The Importance of Idempotency in Data Engineering

Written by Aaron Fowles 24th October 2022


Idempotency is a property of a process, if that process ensures that repeated attempts to apply an operation do not result in unintentionally repeated data. Put another way, the output of your process must always produce the same results regardless of how many times it runs.


This is important for the obvious reason that we do not want to duplicate data, that is multiple instances of what should be a single record. However, idempotent processes also come with other benefits. They are inherently easier to test than some other state-based approaches (being more akin to the Functional Programming paradigm). They are also easy to scale horizontally as we can deterministically map inputs to outputs across many processes.

We've established that Idempotency is a good thing but how do we do it?


To avoid duplicate data you must ensure your process does its own housekeeping - clear out any data from the destination to which its responsible for writing. Remember Murphy's Law when you design idempotent systems as you have to assume that your process will fail in many unforeseen ways. Make the process do some anticipatory clean-up to protect against the fact it may have previously failed without you knowing exactly why.

That's easy if you know the destination but much more challenging if you are writing to a stream that will be processed by other, as yet unknown processes later. If you are writing to a stream then make clear within the data itself, ideally via modelled schema such as Avro or Protocol Buffers, what the "key" or "id" of the record is. Also include a description of some other, usually time-based or incrementing integer value, to use to select the most recent record downstream.

Once you guarantee Idempotency for your process there are a number of ways that instances of that process can be orchestrated to ensure the system as a whole works once deployed.


In the world of daily batch jobs, Idempotency is easy. Parameterise each run by calendar day. This allows us to back-fill in parallel and, crucially for Big Data, makes the scalability of our job predictable - i.e. we'll never have to rely on a single process chugging through from day dot up to the present date. This approach can be extended to more granular time-frames up to an hour. We can even make this unit of parallelisation configurable. If there is a genuine value-add to the organisation from anything more frequent than an hour then it may be worth considering stream processing rather than a batch process.

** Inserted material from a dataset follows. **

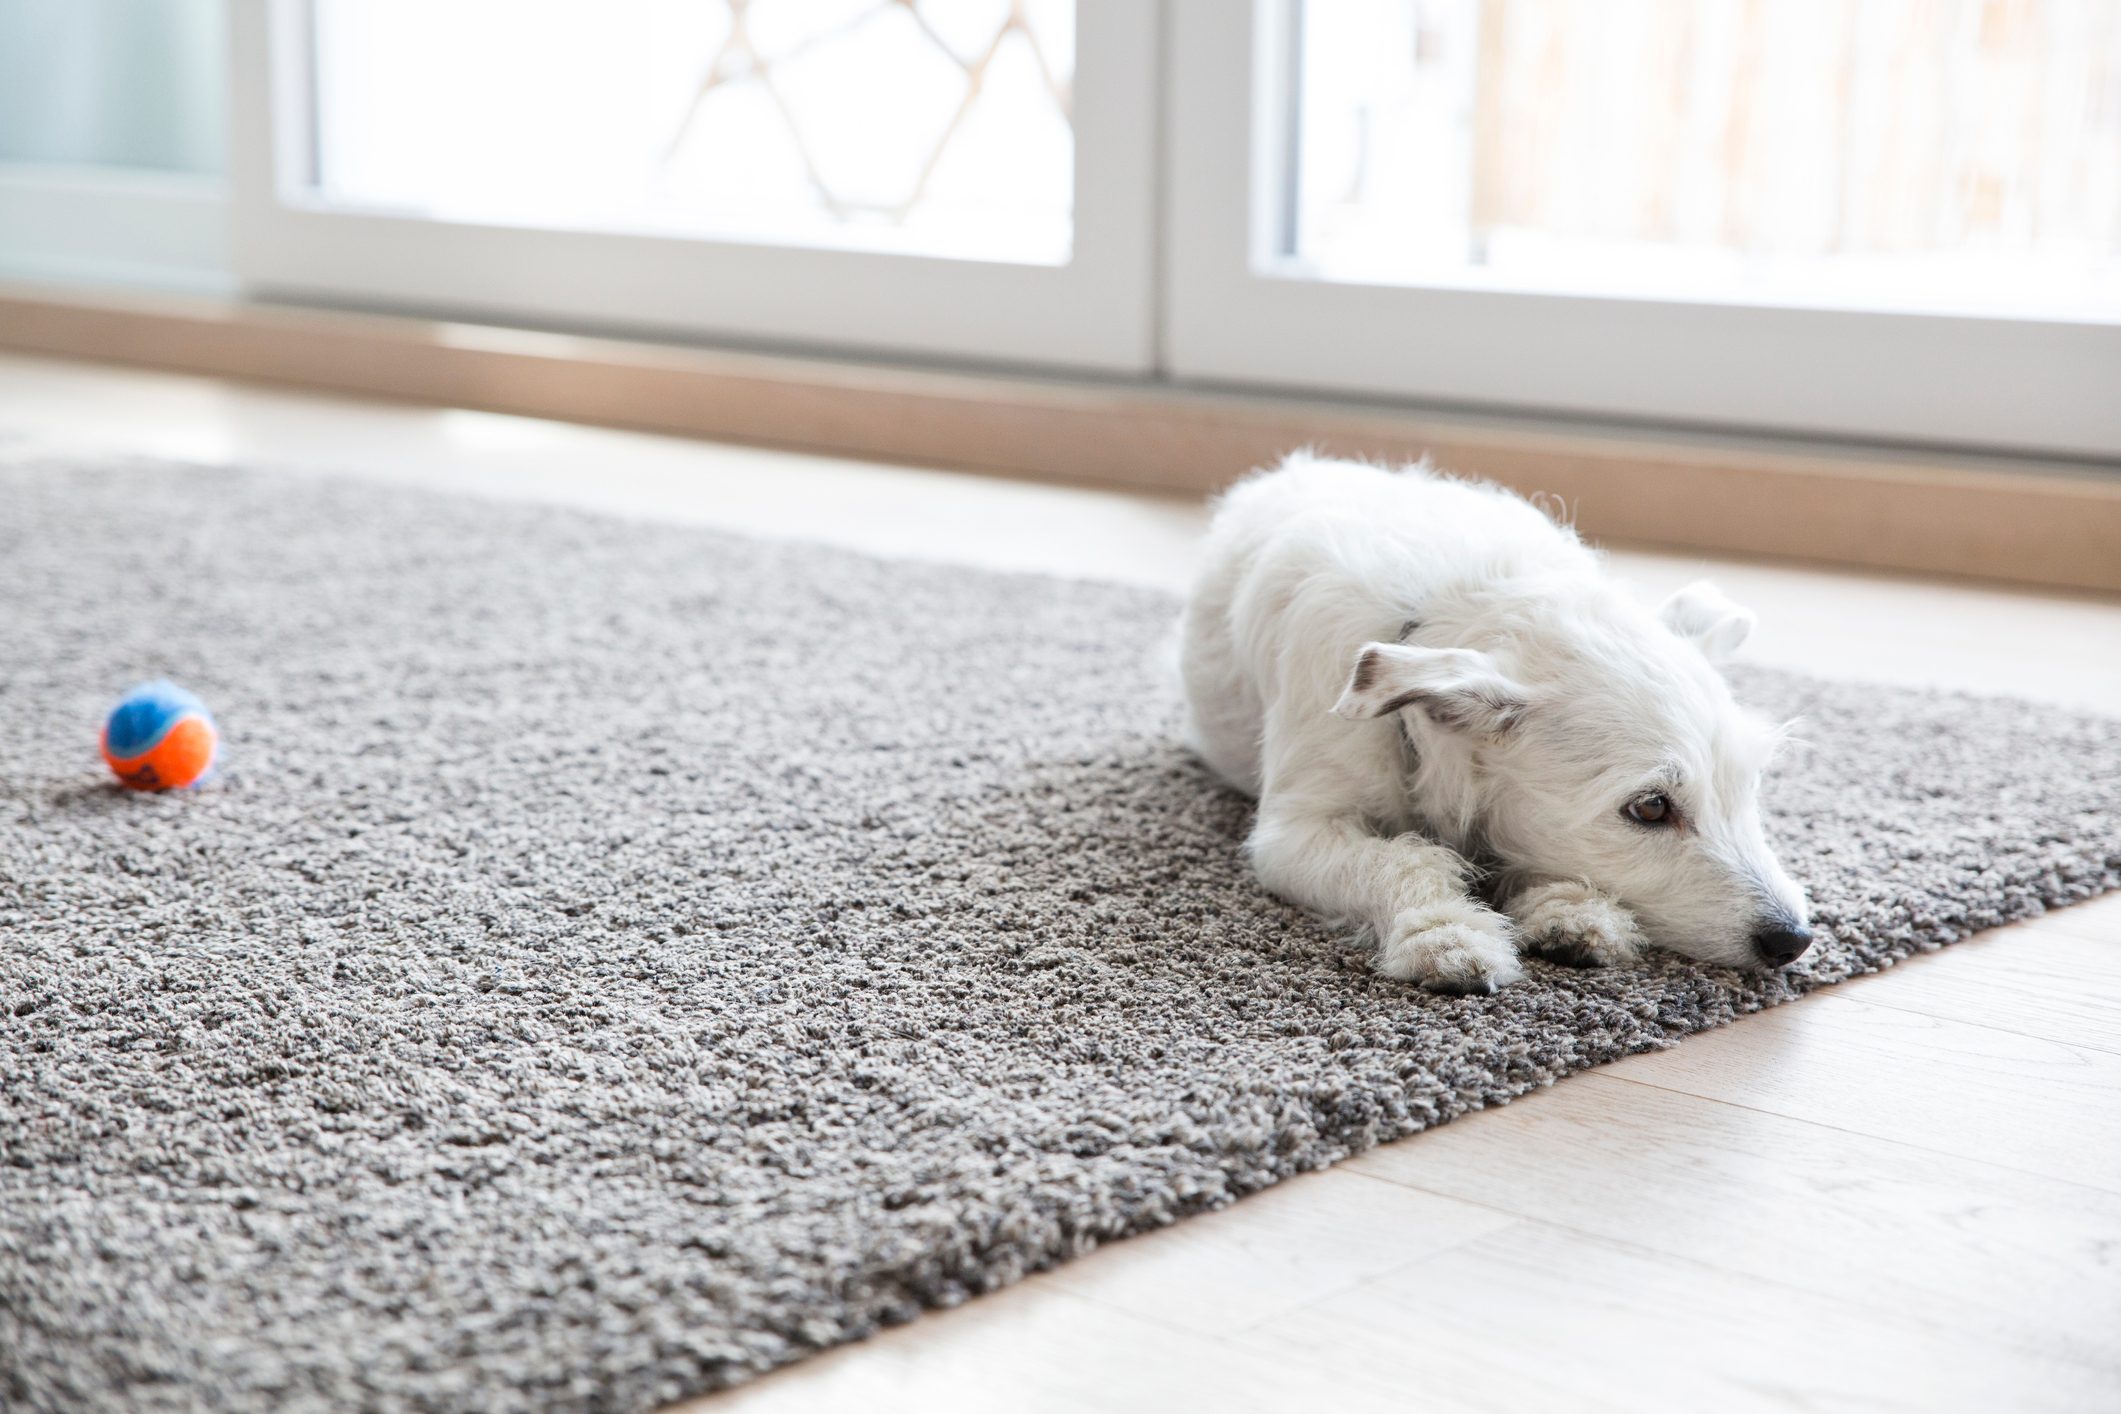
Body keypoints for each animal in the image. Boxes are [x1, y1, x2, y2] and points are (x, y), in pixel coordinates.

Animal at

There are multiple scenarios that could still lead to duplicate data in the process as a whole though. One is that this approach eliminates duplicates within our unit of parallelisation but not between. This will happen if a duplicate appears in multiple different calendar days for example. Using event time rather than ingest or processing time as the unit of parallelisation addresses this to some extent. However, there is often the case where the "duplicates" are actually the history of the mutation of a record over time and we are only interested in the most recent state of that record. The challenge of retrospectively analysing the full history to identify the most recent records is difficult to scale horizontally in traditional Data Lakes. For this to really work you should use an additional element of indexing or hashing for it work effectively.


All of the properties of an idempotent process apply to hashing in the same way that they do to time-based approaches. The difference is that the unit of parallelisation may be based on something other than time. Hashing an id for example allows you to reduce the problem to a smaller subset of all IDs. Then, as long as the storage metadata contains a lookup of the hashes of the IDs contained within that block, the processing engine will skip many partitions of data and identify our most recent record much more effectively.

Google's Managed Service Big Table addresses this problem at huge scale and it's well worth reading up on how they achieve that although it is intended primarily for real-time applications rather than analytics solutions. A more analytics focused open-source option that solves many of these challenges is Apache Iceberg which is a super-exciting project.